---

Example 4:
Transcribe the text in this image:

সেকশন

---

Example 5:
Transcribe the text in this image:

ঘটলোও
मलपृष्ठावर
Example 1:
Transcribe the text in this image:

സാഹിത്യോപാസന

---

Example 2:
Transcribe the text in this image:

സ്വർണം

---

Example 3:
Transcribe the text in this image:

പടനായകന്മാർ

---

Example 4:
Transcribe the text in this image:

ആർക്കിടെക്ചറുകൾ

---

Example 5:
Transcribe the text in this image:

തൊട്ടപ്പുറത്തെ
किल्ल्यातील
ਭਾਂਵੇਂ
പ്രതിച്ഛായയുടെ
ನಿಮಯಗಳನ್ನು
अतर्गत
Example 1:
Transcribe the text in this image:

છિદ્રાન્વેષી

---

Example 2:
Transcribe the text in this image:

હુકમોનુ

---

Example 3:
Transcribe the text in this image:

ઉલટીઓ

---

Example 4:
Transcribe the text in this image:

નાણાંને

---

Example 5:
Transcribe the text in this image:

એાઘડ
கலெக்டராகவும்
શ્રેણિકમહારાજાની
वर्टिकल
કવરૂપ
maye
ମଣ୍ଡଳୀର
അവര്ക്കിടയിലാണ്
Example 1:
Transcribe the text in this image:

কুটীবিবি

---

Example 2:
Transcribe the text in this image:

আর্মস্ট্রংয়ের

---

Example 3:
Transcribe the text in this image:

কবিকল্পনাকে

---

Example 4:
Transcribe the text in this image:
-*-
What the task requires
All the data needs repeating. Return it exactly.

Answer section
---

Example 4:
Transcribe the text in this image:

সেকশন

---

Example 5:
Transcribe the text in this image:

ঘটলোও
मलपृष्ठावर
Example 1:
Transcribe the text in this image:

സാഹിത്യോപാസന

---

Example 2:
Transcribe the text in this image:

സ്വർണം

---

Example 3:
Transcribe the text in this image:

പടനായകന്മാർ

---

Example 4:
Transcribe the text in this image:

ആർക്കിടെക്ചറുകൾ

---

Example 5:
Transcribe the text in this image:

തൊട്ടപ്പുറത്തെ
किल्ल्यातील
ਭਾਂਵੇਂ
പ്രതിച്ഛായയുടെ
ನಿಮಯಗಳನ್ನು
अतर्गत
Example 1:
Transcribe the text in this image:

છિદ્રાન્વેષી

---

Example 2:
Transcribe the text in this image:

હુકમોનુ

---

Example 3:
Transcribe the text in this image:

ઉલટીઓ

---

Example 4:
Transcribe the text in this image:

નાણાંને

---

Example 5:
Transcribe the text in this image:

એાઘડ
கலெக்டராகவும்
શ્રેણિકમહારાજાની
वर्टिकल
કવરૂપ
maye
ମଣ୍ଡଳୀର
അവര്ക്കിടയിലാണ്
Example 1:
Transcribe the text in this image:

কুটীবিবি

---

Example 2:
Transcribe the text in this image:

আর্মস্ট্রংয়ের

---

Example 3:
Transcribe the text in this image:

কবিকল্পনাকে

---

Example 4:
Transcribe the text in this image:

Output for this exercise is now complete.